> Task to carry out
Locate each line in the rows below that contains the word "right", and copy those lines.

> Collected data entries
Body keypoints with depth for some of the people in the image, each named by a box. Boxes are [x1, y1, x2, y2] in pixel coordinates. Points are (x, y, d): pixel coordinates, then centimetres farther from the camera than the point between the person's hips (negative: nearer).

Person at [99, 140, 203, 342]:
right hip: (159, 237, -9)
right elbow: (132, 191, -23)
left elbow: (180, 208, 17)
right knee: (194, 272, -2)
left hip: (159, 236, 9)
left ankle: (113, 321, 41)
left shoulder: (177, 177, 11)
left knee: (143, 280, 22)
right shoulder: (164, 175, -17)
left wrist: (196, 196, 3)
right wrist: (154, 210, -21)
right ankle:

> Written response
right hip: (159, 237, -9)
right elbow: (132, 191, -23)
right knee: (194, 272, -2)
right shoulder: (164, 175, -17)
right wrist: (154, 210, -21)
right ankle:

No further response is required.